Oregon grape thieves don’t discriminate about where they steal the plants, uprooting the scrub from public and private land, said Audrey Squires, restoration projects manager for the Middle Fork Willamette Watershed Council. The Lowell-based nonprofit group leads restoration on and around the Middle Fork, a tributary to the Willamette River.

Squires has begun compiling a database of Oregon grape thefts after thieves brazenly took armfuls of the plants in March from a Middle Fork restoration project on private land.

The database shows 20 thefts in Lane County, as long ago as 2011 and as recently as this April. The data also indicates the number of thefts increasing more recently.

“I was shocked that it was so extensive because I had no idea that Oregon grape theft was a thing,” Squires said. Agencies reporting thefts included city Eugene Parks & Open Space, Lane County Parks and Oregon State Parks.

A motion-activated camera on Garret Towne’s property near Dexter captured images of Oregon grape thieves in March. The thieves came by bicycle and pickup truck, paid no mind to posted signs, and made off with bundles of Oregon grape that had been planted by the Middle Fork watershed group.

“That’s just a bold move to cross two ‘no trespassing’ signs,” Towne said. The thieves have yet to be caught.

Thieves at the park near Dorena likely were after the roots and bark of the Oregon grape, said Johnson, the park ranger. They left behind only scattered leaves where a cluster of Oregon grape bushes once stood.

The financial loss of the plants is just part of the problem, said Maggie O’Driscoll, education coordinator for the Coast Fork Willamette Watershed Council. The Cottage Grove-based nonprofit organization operates with a similar mission to the Middle Fork, but is focused on the Coast Fork, a different Willamette River tributary.

Yanking out Oregon grape, thieves ruin restoration sites and take away habitat for pollinating insects, like butterflies and bees.
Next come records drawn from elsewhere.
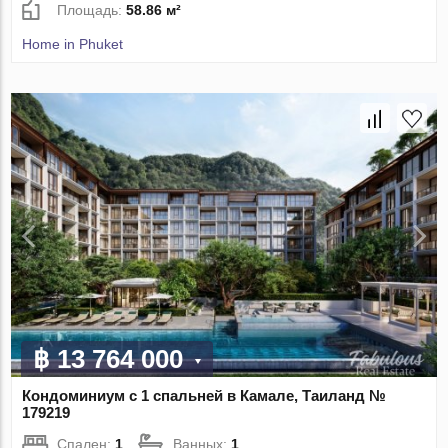
Площадь:
58.86 м²
Home in Phuket
฿ 13 764 000
Кондоминиум с 1 спальней в Камале, Таиланд №
179219
Спален:
1
Ванных:
1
Speaking for the Dorena School kids who volunteer hours for restoration projects, O’Driscoll had a simple message for Oregon grape thieves: “Hey, I did that, don’t undo my work.”

Fines might not be enough to deter thieves, so Jesse Ray Quigley, a sixth grader at Dorena School, thinks authorities should consider harsher penalties.

“I think (the thieves) should go to jail,” he said.